People who train regularly like to measure things. A LOT of things. They have a plan and they have to make sure the plan is working. They need proof they’re getting better. The objective is to set as many personal records, or PRs, as possible. There’s even a plausible argument out there that you can hit a PR every single session.
It all depends on how you define your PRs.
|photo credit: cubiclebot.com|
Regardless of where your PR falls on the awesome spectrum (instilling envy or awe), all PRs are created equal. Getting to the gym three days in the same week means just as much as a 600lb deadlift to the person who never made it past two.

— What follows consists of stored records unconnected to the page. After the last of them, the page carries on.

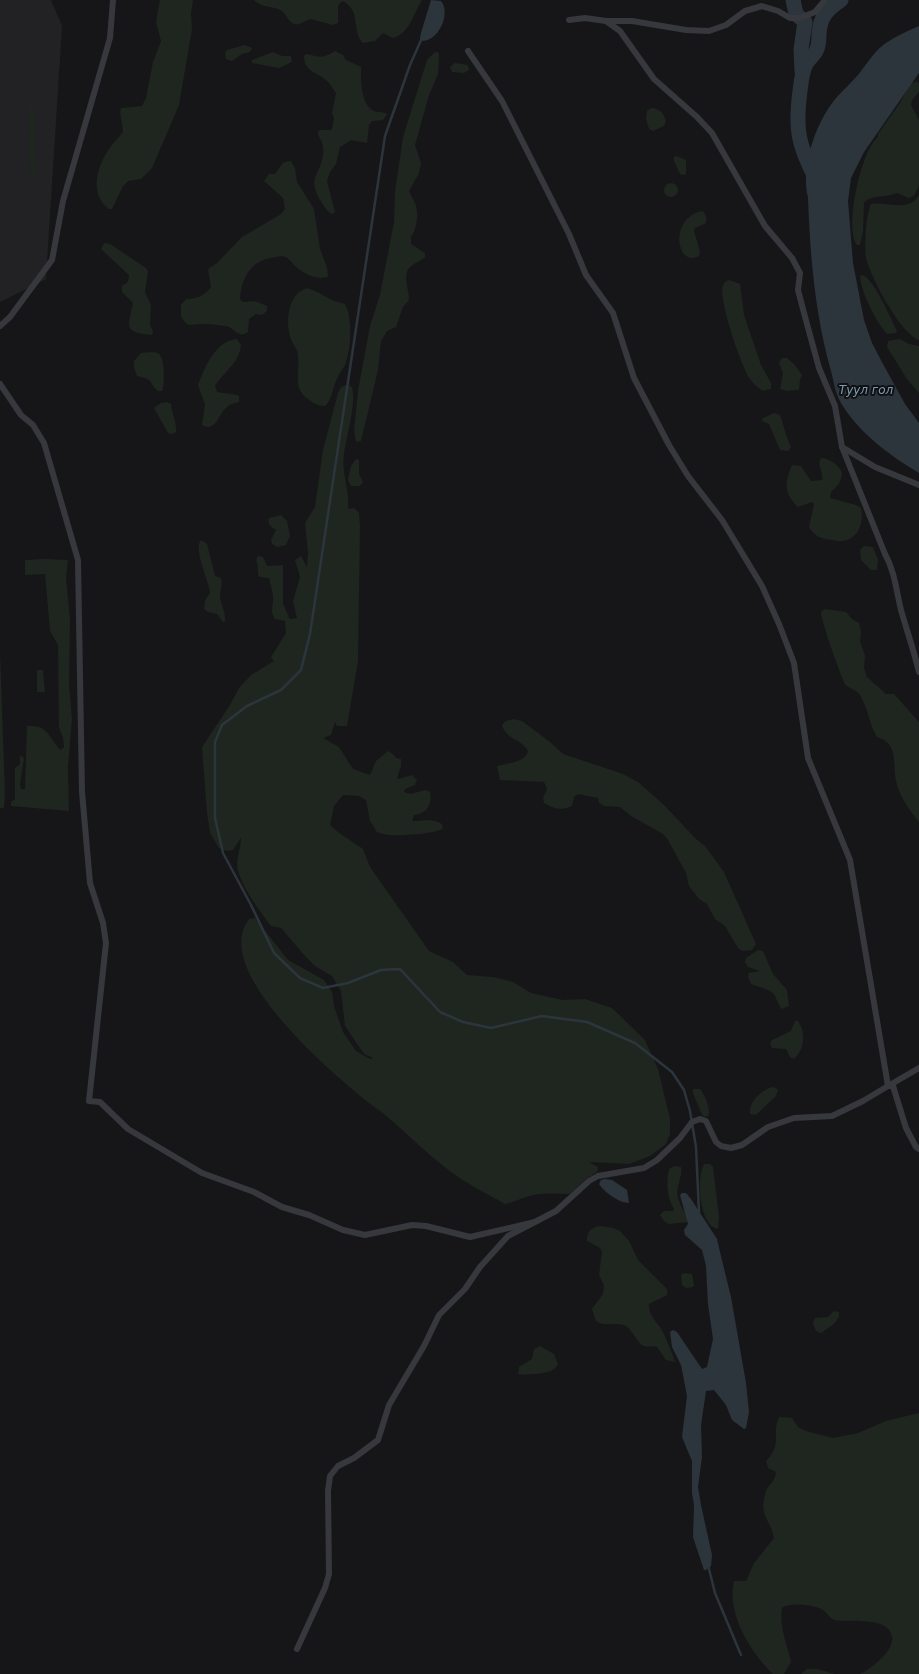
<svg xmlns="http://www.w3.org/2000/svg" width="919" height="1674" font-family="'DejaVu Sans',sans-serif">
<rect width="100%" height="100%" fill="#161618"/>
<!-- built -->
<polygon fill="#222225" points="0,0 51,0 62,26 46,279 0,302"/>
<!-- green -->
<g fill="#1e261f">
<path d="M 160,0 L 193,0 L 191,13 L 192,29 L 179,105 L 152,168 L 141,179 L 128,181 L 123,186 L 112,209 L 109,209 C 90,195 96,170 107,152 C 111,145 118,139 123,132 L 120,112 L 121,108 L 142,106 L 146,98 L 153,62 L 161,41 L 156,22 Z"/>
<path d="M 254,0 L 422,0 C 413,14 410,33 393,38 L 383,33 L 375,41 L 363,43 C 351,31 362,10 342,1 L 338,6 L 338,23 L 333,25 L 311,19 C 305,20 300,26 294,24 C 288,22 287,15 283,12 C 275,5 262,9 254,0 Z"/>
<polygon points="245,45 252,48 250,52 242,54 232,61 226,59 225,53 227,50"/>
<path d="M 335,51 L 343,55 L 346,60 L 361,67 C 361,79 360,101 372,110 C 376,113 382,111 387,114 L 383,120 L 372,121 L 369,125 L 367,143 L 351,140 L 340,147 L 336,164 L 330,172 L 327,181 L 335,212 L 332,214 C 327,212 325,207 322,203 C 303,174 326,173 323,147 C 323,141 318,138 318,132 L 320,130 L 330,130 L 332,129 L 334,118 L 332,113 L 336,93 C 333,89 330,83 326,80 C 316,72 304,71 304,56 L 306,54 C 321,57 321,59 335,51 Z"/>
<polygon points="273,52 282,56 291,56 292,62 279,68 252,63 252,60"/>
<path d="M 435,52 L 438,52 L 439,55 L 438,74 L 429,95 L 415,145 L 421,163 L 419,173 L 409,191 C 411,196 413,199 415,203 C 419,212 417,229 411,237 L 411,244 L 425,253 L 425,257 C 420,261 414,263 409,268 C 403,276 409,290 409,300 L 403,307 L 396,327 L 387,331 L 381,341 L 378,370 L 361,441 L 356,442 L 354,430 L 358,391 L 370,326 L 380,295 L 394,222 L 395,192 L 403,137 L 427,60 Z"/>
<polygon points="455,63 468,65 469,70 464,73 452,72 450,67"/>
<path d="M 917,81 L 919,83 L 919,92 L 912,100 L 911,105 L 919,120 L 919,185 L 914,196 L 909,198 L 897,193 C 886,198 874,194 864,202 L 863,231 L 860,245 L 857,245 C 844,228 861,150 878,137 L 878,134 L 900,103 L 910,84 Z"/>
<polygon points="29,105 33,105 34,110 36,177 34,179 30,171"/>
<path d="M 651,108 C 660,109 663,112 666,121 L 664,126 L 653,131 L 649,129 L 646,119 L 647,111 Z"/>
<polygon points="676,156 686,160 686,174 684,175 680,174 674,161 674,157"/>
<path d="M 289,161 L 291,161 L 295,168 L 297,182 L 314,209 L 320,249 L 327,267 L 328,277 C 315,280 304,274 295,266 C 292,263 289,259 286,257 C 281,255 275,257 270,258 C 250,262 241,279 240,299 L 243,302 L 255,301 L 267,306 L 267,311 L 262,315 L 256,314 L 249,319 L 248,332 C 240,338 236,331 229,327 C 225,325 206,324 201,324 C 190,324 188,329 181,316 L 181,305 L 186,299 C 197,299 204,296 211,287 L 208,269 L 217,263 L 242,237 L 281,214 L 285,209 L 283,198 L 264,181 L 269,174 L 275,174 L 283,163 Z"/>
<circle cx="671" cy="190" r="7"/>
<path d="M 919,195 L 919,340 C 900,333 871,278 866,258 C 864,246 866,214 871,204 C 887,201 909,213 919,195 Z"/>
<path d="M 701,211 L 704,212 L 706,217 L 706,223 L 695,228 L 694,231 L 700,251 L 699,256 C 677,268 668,220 701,211 Z"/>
<path d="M 104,243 L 110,244 L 146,268 L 148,272 L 145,292 L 151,305 L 150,325 L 153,331 L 152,335 C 121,332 129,326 133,303 L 122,292 L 122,286 L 128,282 L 129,275 L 101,249 Z"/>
<path d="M 863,275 C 875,281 890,317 897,331 L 896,333 L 887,334 C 876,322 861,292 860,276 Z"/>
<path d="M 729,280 L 740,284 L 744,315 L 761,365 L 771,383 L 771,389 L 763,391 C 759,388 753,384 750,379 C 741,366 718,299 723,286 C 724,282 726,281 729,280 Z"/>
<path d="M 307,288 C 321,292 329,301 345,304 C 353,319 351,350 345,365 C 342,370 338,375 336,381 C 332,390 332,399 325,406 C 318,406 313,403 308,399 C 292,388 300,372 298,356 C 298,350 295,347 292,342 C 285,326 286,294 307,288 Z"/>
<path d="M 237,339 L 241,345 C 239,364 224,371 215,386 L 217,392 L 237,395 L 239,396 L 239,402 C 235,403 230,404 227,407 C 218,414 216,433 202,425 L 205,405 L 198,385 C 205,367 215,341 237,339 Z"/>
<polygon points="900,339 909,344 919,346 919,393 907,379 887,347 888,341"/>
<path d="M 141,353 C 146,353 155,351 159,354 C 165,359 165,385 162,391 L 158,391 C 147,382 156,380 137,376 L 134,367 L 134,361 Z"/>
<polygon points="782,358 787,358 794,364 802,375 800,380 799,390 787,391 780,389 783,373 779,363"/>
<path d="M 346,385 L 351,386 C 358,397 346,439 344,454 C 341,473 350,490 348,509 L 354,508 L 359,513 L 360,526 L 358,661 L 347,726 L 337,726 L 335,722 L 331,735 L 323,738 L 339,747 L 353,769 L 370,775 L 376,761 L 388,751 L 394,755 L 396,758 L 401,759 L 401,766 L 397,778 L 398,779 L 412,775 L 417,780 L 415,785 L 405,789 L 404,792 L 410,794 L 426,790 L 430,792 C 432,805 428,813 414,815 L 412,821 C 424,821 432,818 442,824 L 443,828 C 438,834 398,836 389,835 C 385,835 381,833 377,832 L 370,821 L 366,800 L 359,796 L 343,795 L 334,806 L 330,825 L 339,833 L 363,849 L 370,867 L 429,951 L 453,962 L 467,975 L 493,977 L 513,982 L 531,993 L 563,1000 L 585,999 L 612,1008 L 645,1040 L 658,1069 L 670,1119 L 670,1134 L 666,1144 L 650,1156 L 629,1164 L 589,1162 L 598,1167 L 597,1172 L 586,1179 L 570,1194 C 556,1194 540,1192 526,1197 C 519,1199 513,1203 505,1204 C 491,1196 475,1188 461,1179 C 433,1160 410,1136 384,1114 C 378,1109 371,1105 365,1100 C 330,1071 210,970 249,919 L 255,918 L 288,960 L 324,980 L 332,992 L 334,1006 L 343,1032 L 356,1051 L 370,1059 L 373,1058 L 364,1054 L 345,1026 L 341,991 L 332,976 L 315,966 L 305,956 L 281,928 L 271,926 C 260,911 237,882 237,863 C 238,854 241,846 241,838 L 233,850 L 227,851 L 219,848 L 210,833 L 207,813 L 202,747 L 230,705 L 239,688 L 251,675 L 274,661 L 271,657 L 286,633 L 285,621 L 275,619 C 269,611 274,606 273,597 C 273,591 270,584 269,578 L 259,577 C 257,572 259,566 256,560 L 258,556 L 263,557 L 267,566 L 283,565 L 283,604 L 290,619 L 297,618 L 293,601 L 300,577 L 295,560 L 301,556 L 307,567 L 308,552 L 305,523 L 315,507 L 323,450 L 338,393 L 341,387 Z"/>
<path d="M 167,402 L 171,404 C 172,414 177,423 176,432 L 173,434 L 168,433 L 154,408 L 161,403 Z"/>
<path d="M 774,413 L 780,415 C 784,426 786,437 791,447 L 788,451 L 780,450 L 769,424 L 762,421 L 763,418 Z"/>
<path d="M 821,458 C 829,458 839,465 842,473 C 841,482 838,486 831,492 L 830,498 L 856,505 L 861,508 C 864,522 859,540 841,541 C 838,542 835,540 832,540 C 822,539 815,537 809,527 L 814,504 L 812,502 L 798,507 C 784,493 784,484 792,465 L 801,466 L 811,481 L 822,480 C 824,472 816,465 821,458 Z"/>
<polygon points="356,459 359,460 359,474 363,482 360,486 351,486 348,480 351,466"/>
<path d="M 281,515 L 287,521 L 290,536 L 286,545 L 277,547 L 272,544 L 271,540 L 276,530 C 271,527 267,524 269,518 Z"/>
<path d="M 201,540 L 207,544 L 215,576 L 221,578 C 223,584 220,589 220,595 C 220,603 226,613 225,621 L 223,622 L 217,614 L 208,612 L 204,609 L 205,600 L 210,593 C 209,580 193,550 201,540 Z"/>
<polygon points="864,546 873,547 878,560 877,570 871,570 861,560 860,550"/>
<path d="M 44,559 L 68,560 L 66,578 L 70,620 L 69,684 L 72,719 L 68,767 L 69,811 L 11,806 L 11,802 L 15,799 L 15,768 L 20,764 L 20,755 L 24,758 L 20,784 L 21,789 L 25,789 L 27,726 C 31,726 37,726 41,728 C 50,732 53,744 61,750 L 64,747 L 63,738 L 59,727 L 58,645 L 50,631 L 45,574 L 25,575 L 25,560 Z"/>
<path d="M 825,609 L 846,612 L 852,619 L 859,623 L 861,633 L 860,641 L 865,656 L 864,668 L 867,677 L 886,694 L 894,694 L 919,722 L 919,822 C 910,811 901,798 897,785 C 891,767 901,744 877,737 C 869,724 868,708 860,695 C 856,689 849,689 845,684 C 841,677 820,618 821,612 Z"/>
<polygon points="0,651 5,793 4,808 0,808"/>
<polygon points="37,670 43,670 45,692 37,692"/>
<path d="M 513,719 L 522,721 L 550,742 L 563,754 L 623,774 L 638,782 L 664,805 L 696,839 L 705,846 L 724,872 L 756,944 L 752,950 L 742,951 L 738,948 L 725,926 L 715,919 L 707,904 L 699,899 L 689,886 L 686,873 L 668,840 L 663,834 L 631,816 L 620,807 L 604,806 L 599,803 L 598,798 L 578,794 L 574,797 L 572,806 C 561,811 554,809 544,803 L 543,798 L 547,789 L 544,782 L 500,780 L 497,766 C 507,763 525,763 528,751 C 522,739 506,740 502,725 L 506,721 Z"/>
<polygon points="758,950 763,951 773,974 787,990 789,1006 781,1009 774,994 768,990 751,984 748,977 749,973 760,971 748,967 745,962 746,958"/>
<path d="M 795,1021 L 798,1021 C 806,1033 805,1049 794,1059 L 790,1057 L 786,1049 L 772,1048 L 770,1043 L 772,1040 L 791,1031 Z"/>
<path d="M 774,1087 L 778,1090 L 776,1096 L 756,1115 L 750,1114 C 748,1102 763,1088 774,1087 Z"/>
<path d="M 693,1089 L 700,1089 C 706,1097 709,1105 709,1115 L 706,1117 L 702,1115 L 693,1093 Z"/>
<path d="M 704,1164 L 710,1164 L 713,1167 L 719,1217 L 718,1229 C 699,1227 696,1177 704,1164 Z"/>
<path d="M 675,1166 L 681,1167 C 683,1177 675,1187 678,1198 C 680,1206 686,1213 688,1222 L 669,1224 L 664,1221 L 660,1215 L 664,1211 L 673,1211 L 674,1209 C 667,1198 666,1182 669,1169 Z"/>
<path d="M 599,1226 L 613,1228 L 620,1231 L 629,1241 L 638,1260 L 667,1289 L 667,1295 L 649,1304 C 648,1316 658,1322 663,1332 C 667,1341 672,1352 675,1362 L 666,1360 L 657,1347 C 653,1346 648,1347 644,1346 C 640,1346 632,1330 626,1326 C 615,1321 607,1328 596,1321 L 592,1309 L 603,1294 L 604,1285 L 599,1275 L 602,1252 L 600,1248 L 587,1241 C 587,1232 590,1228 599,1226 Z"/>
<polygon points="684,1273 692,1274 694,1285 693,1287 686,1288 682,1285 681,1275"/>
<polygon points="834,1311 839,1312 839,1317 834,1324 821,1333 816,1331 813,1323 815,1318 828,1317"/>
<path d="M 540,1346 L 554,1354 L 558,1364 C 556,1367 554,1369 551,1371 C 547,1373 522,1376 518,1374 L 519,1367 L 532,1359 L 534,1349 Z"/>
<path d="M 919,1413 L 919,1674 L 860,1674 C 872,1668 902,1646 889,1630 C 879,1617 849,1623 835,1620 C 829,1619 827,1611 821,1609 C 812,1605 790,1602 782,1608 C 779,1627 787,1644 791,1662 L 784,1674 L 773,1674 C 751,1653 726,1613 734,1581 L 746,1581 L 754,1563 L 774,1538 C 770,1517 758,1517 766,1491 C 769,1484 776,1480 776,1472 L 768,1468 L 766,1461 C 783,1444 771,1435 779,1417 L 792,1418 L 798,1427 L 806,1431 L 833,1438 L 858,1433 L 886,1421 Z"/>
<polygon points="807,1669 817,1669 835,1674 801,1674"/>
</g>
<!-- water -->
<g fill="#2c353c">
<path d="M 431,0 L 441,1 C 451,13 439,40 423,41 L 420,38 L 421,33 Z"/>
<path d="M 919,26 L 919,73 L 864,152 L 851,178 L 848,201 L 853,263 L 864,320 L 872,343 L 883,364 L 905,404 L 919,423 L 919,473 C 889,455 859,433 841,403 C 835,393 834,382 831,371 C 815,314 810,256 808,197 C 800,168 816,121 837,97 C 843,90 851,83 858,75 C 867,64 874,51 886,43 C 896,36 908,31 919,26 Z"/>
<path d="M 605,1179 L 612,1180 L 627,1190 L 629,1203 C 619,1203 604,1192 599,1184 L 601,1180 Z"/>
<polygon points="682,1193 686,1193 691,1199 717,1239 720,1252 731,1297 746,1383 749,1412 746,1428 744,1429 732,1420 726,1405 714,1390 706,1391 701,1425 702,1457 698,1487 701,1505 712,1555 711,1566 706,1570 704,1570 693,1537 694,1505 692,1493 692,1461 682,1437 687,1396 681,1365 672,1347 670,1332 673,1330 677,1332 702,1369 707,1367 713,1339 708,1304 706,1266 702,1250 685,1235 684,1230 688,1224 680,1195"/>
</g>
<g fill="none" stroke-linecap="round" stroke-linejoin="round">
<!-- stream -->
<g stroke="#2c353c" stroke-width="2.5">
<polyline points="422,38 410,65 385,136 310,634 301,670 281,690 247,706 222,725 215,742 215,818 223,853 251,905 274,953 300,978 323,988 348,983 381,970 400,969 440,1012 463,1022 491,1028 542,1016 587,1022 635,1043 672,1072 684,1090 690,1111 696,1147 699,1212"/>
<polyline points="708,1565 715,1593 741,1655"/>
</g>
<!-- river -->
<g stroke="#2c353c" stroke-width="15">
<polyline points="793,0 796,14 805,22 801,49 802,72"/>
<path d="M 816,179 C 798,145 795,129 800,91 C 801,83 802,71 806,64 C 809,58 815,55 817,49 C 819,44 819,39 819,34 C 820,16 827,10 841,0"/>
</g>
<!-- street -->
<g stroke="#37383d" stroke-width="6">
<polyline points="569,20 585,18 606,21 620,31 654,79 697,117 712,133 765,226 792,258 800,273 798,290 804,313 819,368 835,406 842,447 875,467 919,485"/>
<polyline points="606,21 632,21 686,30 709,31 726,25 745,11 762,6 778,11 790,18 800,18 815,12 825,0"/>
<polyline points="468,51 502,101 569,234 586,275 613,313 634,378 669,445 688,476 722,520 762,586 779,624 794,663 808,758 850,860 888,1086 919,1068"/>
<polyline points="0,326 10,317 52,260 63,201 110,38 113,0"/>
<polyline points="0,384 21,415 33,425 44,443 78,560 82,792 90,883 103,923 106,943 89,1101 100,1102 128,1129 202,1173 254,1192 282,1207 309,1215 343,1230 365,1235 412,1225 426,1226 470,1237 535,1222"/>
<path d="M 842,447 L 885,554 C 895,572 896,590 901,610 C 907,631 914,651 919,672"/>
<polyline points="297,1649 325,1588 329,1574 328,1491 330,1476 338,1466 354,1458 378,1440 389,1405 424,1346 439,1315 465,1289 480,1267 508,1236 556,1211 589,1181 598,1176 644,1168 657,1160 680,1138 692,1122 700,1119 706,1121 716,1142 721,1146 731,1148 742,1145 768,1127 794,1118 832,1116 863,1101 888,1086 893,1086 906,1128 916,1147 919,1149"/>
</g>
</g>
<g text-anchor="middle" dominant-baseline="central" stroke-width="4" stroke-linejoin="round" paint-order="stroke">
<!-- water labels -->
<g font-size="12" font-style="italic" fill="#7f9bb3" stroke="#111113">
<text x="866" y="390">Туул гол</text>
</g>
</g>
</svg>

Being able to get your hands overhead for the first time in years means just as much as finishing that marathon. You just don’t get a sticker for doing things you’re “supposed to” be able to do.
Unless you’ve been injured, unless you’ve been rendered incapable, you can never know the ebullience of victory in crossing the line from can’t to can. If you are a fitness enthusiast pushing your body up that magnanimous peak, do not discredit the feats of those who are just beginning. If you are a wide-eyed newbie looking to enter the realm of training, don’t be intimidated by thoughts of less-than-ness. Everybody had to start somewhere, and the big boys and girls are far too focused on themselves to pay attention to you. They obviously don’t care what people think of them when they do weird things and grunt, so neither should you.
Personal records are a belief of progress. Go ahead and let yourself believe. Don’t judge or let yourself be judged by what you can do, because there will always, always, always be something that you can’t. That’s why we train.